● **ASSIGNMENT**:
Before you finish, make sure every line below has been written out exactly.

TASK DATA Block Start

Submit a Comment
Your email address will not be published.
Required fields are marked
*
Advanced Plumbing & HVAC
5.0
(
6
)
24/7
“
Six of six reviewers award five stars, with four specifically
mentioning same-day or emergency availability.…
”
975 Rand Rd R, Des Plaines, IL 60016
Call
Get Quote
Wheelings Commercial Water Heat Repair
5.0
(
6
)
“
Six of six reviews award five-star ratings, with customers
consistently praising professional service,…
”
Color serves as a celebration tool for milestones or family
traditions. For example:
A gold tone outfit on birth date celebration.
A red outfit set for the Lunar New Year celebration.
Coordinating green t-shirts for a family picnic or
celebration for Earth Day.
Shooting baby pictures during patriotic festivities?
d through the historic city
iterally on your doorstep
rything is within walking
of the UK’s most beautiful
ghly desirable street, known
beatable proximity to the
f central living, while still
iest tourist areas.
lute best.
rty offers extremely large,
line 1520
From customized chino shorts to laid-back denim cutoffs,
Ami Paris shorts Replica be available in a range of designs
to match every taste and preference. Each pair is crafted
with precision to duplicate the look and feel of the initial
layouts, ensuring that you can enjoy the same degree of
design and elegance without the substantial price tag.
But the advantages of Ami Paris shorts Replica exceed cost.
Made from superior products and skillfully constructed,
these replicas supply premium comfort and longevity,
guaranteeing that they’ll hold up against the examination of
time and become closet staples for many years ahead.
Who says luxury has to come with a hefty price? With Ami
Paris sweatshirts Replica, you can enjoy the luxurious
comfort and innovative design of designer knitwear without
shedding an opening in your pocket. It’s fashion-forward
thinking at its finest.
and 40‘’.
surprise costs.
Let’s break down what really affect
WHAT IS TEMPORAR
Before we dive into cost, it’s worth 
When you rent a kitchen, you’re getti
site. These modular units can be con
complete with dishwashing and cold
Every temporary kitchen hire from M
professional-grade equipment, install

TASK DATA Block End

● **EXERCISE RESPONSE**:
Submit a Comment
Your email address will not be published.
Required fields are marked
*
Advanced Plumbing & HVAC
5.0
(
6
)
24/7
“
Six of six reviewers award five stars, with four specifically
mentioning same-day or emergency availability.…
”
975 Rand Rd R, Des Plaines, IL 60016
Call
Get Quote
Wheelings Commercial Water Heat Repair
5.0
(
6
)
“
Six of six reviews award five-star ratings, with customers
consistently praising professional service,…
”
Color serves as a celebration tool for milestones or family
traditions. For example:
A gold tone outfit on birth date celebration.
A red outfit set for the Lunar New Year celebration.
Coordinating green t-shirts for a family picnic or
celebration for Earth Day.
Shooting baby pictures during patriotic festivities?
d through the historic city
iterally on your doorstep
rything is within walking
of the UK’s most beautiful
ghly desirable street, known
beatable proximity to the
f central living, while still
iest tourist areas.
lute best.
rty offers extremely large,
line 1520
From customized chino shorts to laid-back denim cutoffs,
Ami Paris shorts Replica be available in a range of designs
to match every taste and preference. Each pair is crafted
with precision to duplicate the look and feel of the initial
layouts, ensuring that you can enjoy the same degree of
design and elegance without the substantial price tag.
But the advantages of Ami Paris shorts Replica exceed cost.
Made from superior products and skillfully constructed,
these replicas supply premium comfort and longevity,
guaranteeing that they’ll hold up against the examination of
time and become closet staples for many years ahead.
Who says luxury has to come with a hefty price? With Ami
Paris sweatshirts Replica, you can enjoy the luxurious
comfort and innovative design of designer knitwear without
shedding an opening in your pocket. It’s fashion-forward
thinking at its finest.
and 40‘’.
surprise costs.
Let’s break down what really affect
WHAT IS TEMPORAR
Before we dive into cost, it’s worth 
When you rent a kitchen, you’re getti
site. These modular units can be con
complete with dishwashing and cold
Every temporary kitchen hire from M
professional-grade equipment, install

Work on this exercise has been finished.